_Given task 1_.
Answer these questions about the forum thread on the GT-R Egoist Edition:
(a) Which interior color does the opening post call its favorite for any car?
(b) How many colors can customers choose from for the lower area of the cabin?
(c) What third meaning of "egoist" does the reply quoting Tangent add?
_Given task 2_. Copy the records from their first line up to and including the line containing "orange circle: moved 15 px right".

-- START Source text --

# 2011 GT-R: "Egoist Edition" (Stunning Interior!)



## TXSTYLE (Aug 29, 2006)

Well... Nissan has listened to it's customers and enthusiast alike and appointed special edition models with interiors that rival BMW, Porsche, Ferrari, Benz and Audi.

Now THIS is an interior befitting a $100k+ SUPERCAR (Uhhm Chevy are you seeing this? _cough-cough_ ZR1)

I am especially Jonesing due to these pics of my favorite interior color for ANY car: *Saddle*!



> Crafted to cater the needs of those seeking more exclusivity and luxury, the Egoist combines bits and pieces from the SpecV such as the carbon fiber wing, Rays alloy wheels and titanium exhaust, with premium materials and special equipment inside.
> 
> The Egoist's cabin is trimmed entirely in leather with quilted seating surfaces and customers can choose from four different colors for the upper area and 10 for the lower area. And if it makes you feel better, the leather bits are hand-made by a company in Germany.


----------



## mstrq (Jun 28, 2010)

Those seats look really nice and comfy. I would love to sit on it, and experience the terror and insanity.


----------



## Tangent (Jan 18, 2004)

Beautiful interior, horrible name for the package. 

egoist - noun
1. a self-centered or selfish person ( opposed to altruist).
2. an arrogantly conceited person; egotist.


----------



## 02BMW530 (Nov 19, 2010)

Tangent said:


> Beautiful interior, horrible name for the package.
> 
> egoist - noun
> 1. a self-centered or selfish person ( opposed to altruist).
> 2. an arrogantly conceited person; egotist.


3. Falco song.

Looks sharp. And what's wrong with the ZR-1? I like the Pontiac Vibe/Chevy Malibu steering wheel! 

Sent from my iPhone using BimmerApp


----------

-- END Source text --
-- START Entries provided --

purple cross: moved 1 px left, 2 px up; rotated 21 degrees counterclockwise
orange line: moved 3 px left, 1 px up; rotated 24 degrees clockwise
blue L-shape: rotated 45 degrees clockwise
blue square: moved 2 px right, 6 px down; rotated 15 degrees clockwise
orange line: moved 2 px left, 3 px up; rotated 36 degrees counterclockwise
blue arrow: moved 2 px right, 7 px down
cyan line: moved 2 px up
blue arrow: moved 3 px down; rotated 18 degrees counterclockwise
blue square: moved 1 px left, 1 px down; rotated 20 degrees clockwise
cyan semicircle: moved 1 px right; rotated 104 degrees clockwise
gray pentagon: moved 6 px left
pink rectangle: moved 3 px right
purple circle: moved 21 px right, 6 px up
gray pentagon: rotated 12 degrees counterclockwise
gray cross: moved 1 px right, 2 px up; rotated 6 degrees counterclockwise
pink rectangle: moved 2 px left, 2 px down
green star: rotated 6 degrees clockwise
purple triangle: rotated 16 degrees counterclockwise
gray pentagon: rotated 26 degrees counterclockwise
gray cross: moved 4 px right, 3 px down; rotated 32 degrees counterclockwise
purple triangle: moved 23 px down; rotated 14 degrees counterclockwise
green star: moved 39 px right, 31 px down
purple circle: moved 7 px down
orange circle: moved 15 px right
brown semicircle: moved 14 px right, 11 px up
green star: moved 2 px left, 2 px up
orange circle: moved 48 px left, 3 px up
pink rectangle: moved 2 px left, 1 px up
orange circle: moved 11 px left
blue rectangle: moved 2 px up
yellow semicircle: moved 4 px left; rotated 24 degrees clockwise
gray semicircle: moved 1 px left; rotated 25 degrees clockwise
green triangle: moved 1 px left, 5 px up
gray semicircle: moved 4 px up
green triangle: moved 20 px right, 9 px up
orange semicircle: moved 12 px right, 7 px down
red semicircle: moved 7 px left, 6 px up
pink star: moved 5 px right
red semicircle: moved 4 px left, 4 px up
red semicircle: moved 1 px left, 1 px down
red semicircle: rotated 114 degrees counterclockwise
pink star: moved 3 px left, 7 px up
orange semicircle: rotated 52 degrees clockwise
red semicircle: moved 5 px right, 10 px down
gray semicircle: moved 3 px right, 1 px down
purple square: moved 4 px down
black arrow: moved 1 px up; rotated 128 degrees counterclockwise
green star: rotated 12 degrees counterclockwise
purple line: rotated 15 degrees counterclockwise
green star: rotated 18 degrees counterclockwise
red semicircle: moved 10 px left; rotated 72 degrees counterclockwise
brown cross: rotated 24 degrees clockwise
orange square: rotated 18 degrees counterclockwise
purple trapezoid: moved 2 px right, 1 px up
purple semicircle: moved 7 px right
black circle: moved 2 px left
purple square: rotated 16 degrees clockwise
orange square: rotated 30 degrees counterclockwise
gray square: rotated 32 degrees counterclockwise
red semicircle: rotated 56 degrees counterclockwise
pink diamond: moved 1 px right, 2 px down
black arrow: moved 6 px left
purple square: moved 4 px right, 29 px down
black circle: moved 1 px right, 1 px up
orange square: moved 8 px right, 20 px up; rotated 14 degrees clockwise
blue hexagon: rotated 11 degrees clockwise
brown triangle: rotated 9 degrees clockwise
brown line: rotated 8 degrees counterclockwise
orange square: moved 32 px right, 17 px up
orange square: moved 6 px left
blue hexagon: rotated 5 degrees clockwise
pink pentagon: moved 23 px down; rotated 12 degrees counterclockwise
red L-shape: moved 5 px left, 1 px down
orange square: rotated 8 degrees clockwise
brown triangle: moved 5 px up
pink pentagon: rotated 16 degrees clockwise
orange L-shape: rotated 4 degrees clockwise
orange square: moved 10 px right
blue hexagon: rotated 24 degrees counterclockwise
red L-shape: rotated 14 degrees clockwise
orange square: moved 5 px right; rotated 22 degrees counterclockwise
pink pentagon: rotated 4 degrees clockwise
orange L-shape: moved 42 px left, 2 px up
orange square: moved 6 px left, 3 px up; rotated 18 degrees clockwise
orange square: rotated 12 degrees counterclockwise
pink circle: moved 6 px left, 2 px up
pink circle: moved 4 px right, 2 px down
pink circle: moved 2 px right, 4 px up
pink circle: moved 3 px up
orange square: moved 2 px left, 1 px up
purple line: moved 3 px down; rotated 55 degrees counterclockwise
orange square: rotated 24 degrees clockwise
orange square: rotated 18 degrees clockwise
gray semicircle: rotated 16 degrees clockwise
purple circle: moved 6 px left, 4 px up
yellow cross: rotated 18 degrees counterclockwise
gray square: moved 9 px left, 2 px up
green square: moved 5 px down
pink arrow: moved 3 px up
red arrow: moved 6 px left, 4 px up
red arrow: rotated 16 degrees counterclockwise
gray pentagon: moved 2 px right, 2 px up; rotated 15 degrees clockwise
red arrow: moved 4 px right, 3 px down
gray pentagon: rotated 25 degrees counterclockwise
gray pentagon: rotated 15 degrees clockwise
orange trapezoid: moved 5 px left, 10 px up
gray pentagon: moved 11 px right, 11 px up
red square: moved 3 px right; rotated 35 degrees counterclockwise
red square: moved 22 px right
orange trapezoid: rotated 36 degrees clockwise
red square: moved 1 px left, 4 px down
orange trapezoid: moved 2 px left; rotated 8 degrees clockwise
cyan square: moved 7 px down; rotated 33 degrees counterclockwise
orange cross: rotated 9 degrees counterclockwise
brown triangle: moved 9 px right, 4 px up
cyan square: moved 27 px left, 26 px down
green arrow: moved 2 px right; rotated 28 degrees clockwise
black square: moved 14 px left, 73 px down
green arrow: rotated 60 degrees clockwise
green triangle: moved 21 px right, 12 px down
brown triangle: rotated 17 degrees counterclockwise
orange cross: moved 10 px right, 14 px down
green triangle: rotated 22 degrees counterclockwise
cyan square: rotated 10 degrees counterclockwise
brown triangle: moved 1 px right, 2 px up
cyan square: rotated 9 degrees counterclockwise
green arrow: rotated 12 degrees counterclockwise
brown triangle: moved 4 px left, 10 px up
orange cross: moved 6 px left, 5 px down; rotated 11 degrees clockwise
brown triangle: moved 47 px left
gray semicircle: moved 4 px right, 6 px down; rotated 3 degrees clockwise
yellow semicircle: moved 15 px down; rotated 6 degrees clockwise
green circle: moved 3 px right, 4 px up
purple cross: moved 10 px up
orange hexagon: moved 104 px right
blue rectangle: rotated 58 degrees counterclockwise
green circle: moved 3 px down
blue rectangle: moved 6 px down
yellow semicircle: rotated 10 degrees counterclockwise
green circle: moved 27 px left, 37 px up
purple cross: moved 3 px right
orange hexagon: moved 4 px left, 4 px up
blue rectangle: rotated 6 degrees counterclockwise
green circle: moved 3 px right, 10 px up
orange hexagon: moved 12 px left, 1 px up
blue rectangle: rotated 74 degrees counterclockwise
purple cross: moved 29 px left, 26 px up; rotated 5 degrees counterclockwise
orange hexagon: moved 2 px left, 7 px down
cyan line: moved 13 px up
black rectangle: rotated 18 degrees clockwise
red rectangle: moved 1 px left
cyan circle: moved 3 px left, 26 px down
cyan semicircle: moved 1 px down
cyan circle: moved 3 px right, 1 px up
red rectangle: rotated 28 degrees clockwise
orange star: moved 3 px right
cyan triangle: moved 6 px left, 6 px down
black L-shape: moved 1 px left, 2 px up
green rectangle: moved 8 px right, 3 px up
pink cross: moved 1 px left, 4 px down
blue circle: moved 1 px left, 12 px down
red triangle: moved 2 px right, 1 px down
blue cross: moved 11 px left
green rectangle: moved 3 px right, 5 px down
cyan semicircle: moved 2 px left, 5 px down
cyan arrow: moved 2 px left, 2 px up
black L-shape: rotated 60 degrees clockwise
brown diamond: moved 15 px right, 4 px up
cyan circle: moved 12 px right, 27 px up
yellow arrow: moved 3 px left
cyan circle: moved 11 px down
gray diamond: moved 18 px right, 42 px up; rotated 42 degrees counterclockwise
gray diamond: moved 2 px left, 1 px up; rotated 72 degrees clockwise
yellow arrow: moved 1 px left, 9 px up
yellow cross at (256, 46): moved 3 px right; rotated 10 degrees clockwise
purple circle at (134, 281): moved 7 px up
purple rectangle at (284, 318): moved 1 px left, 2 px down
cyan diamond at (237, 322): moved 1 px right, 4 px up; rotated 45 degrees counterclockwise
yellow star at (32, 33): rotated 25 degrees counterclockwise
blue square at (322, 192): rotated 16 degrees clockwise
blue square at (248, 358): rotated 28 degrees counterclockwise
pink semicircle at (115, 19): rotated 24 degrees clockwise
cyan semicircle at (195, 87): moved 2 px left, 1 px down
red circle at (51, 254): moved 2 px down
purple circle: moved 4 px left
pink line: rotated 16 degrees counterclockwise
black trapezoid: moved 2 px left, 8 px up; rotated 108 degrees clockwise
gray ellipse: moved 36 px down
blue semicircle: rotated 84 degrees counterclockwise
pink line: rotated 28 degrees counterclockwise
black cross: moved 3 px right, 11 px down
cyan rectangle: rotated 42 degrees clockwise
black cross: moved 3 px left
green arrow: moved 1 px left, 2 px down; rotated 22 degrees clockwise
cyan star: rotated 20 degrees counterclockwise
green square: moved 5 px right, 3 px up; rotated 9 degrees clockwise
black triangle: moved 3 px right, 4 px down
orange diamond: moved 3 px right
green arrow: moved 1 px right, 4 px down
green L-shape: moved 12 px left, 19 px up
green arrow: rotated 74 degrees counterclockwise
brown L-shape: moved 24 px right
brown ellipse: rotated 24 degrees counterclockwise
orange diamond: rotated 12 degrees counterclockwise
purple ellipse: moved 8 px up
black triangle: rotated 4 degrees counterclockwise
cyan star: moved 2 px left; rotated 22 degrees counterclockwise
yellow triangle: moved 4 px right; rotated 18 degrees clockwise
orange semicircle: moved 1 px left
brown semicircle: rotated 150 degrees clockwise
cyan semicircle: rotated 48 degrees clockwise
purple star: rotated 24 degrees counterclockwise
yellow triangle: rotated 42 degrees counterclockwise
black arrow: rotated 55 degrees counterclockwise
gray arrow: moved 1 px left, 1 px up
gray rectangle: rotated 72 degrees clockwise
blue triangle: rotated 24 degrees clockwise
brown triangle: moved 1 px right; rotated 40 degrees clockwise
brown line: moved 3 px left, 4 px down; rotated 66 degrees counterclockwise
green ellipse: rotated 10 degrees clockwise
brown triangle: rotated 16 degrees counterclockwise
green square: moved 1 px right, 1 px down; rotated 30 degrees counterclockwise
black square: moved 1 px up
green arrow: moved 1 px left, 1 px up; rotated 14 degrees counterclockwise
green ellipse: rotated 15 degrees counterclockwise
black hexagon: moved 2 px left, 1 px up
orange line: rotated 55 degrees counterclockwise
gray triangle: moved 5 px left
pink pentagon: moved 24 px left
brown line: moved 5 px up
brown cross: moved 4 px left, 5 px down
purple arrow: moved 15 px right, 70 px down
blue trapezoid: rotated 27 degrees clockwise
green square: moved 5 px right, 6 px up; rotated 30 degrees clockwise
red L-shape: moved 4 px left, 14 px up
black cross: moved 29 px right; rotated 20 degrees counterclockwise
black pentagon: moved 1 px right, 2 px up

-- END Entries provided --

_Written response 1_.
(a) Saddle
(b) 10
(c) Falco song

_Written response 2_.
purple cross: moved 1 px left, 2 px up; rotated 21 degrees counterclockwise
orange line: moved 3 px left, 1 px up; rotated 24 degrees clockwise
blue L-shape: rotated 45 degrees clockwise
blue square: moved 2 px right, 6 px down; rotated 15 degrees clockwise
orange line: moved 2 px left, 3 px up; rotated 36 degrees counterclockwise
blue arrow: moved 2 px right, 7 px down
cyan line: moved 2 px up
blue arrow: moved 3 px down; rotated 18 degrees counterclockwise
blue square: moved 1 px left, 1 px down; rotated 20 degrees clockwise
cyan semicircle: moved 1 px right; rotated 104 degrees clockwise
gray pentagon: moved 6 px left
pink rectangle: moved 3 px right
purple circle: moved 21 px right, 6 px up
gray pentagon: rotated 12 degrees counterclockwise
gray cross: moved 1 px right, 2 px up; rotated 6 degrees counterclockwise
pink rectangle: moved 2 px left, 2 px down
green star: rotated 6 degrees clockwise
purple triangle: rotated 16 degrees counterclockwise
gray pentagon: rotated 26 degrees counterclockwise
gray cross: moved 4 px right, 3 px down; rotated 32 degrees counterclockwise
purple triangle: moved 23 px down; rotated 14 degrees counterclockwise
green star: moved 39 px right, 31 px down
purple circle: moved 7 px down
orange circle: moved 15 px right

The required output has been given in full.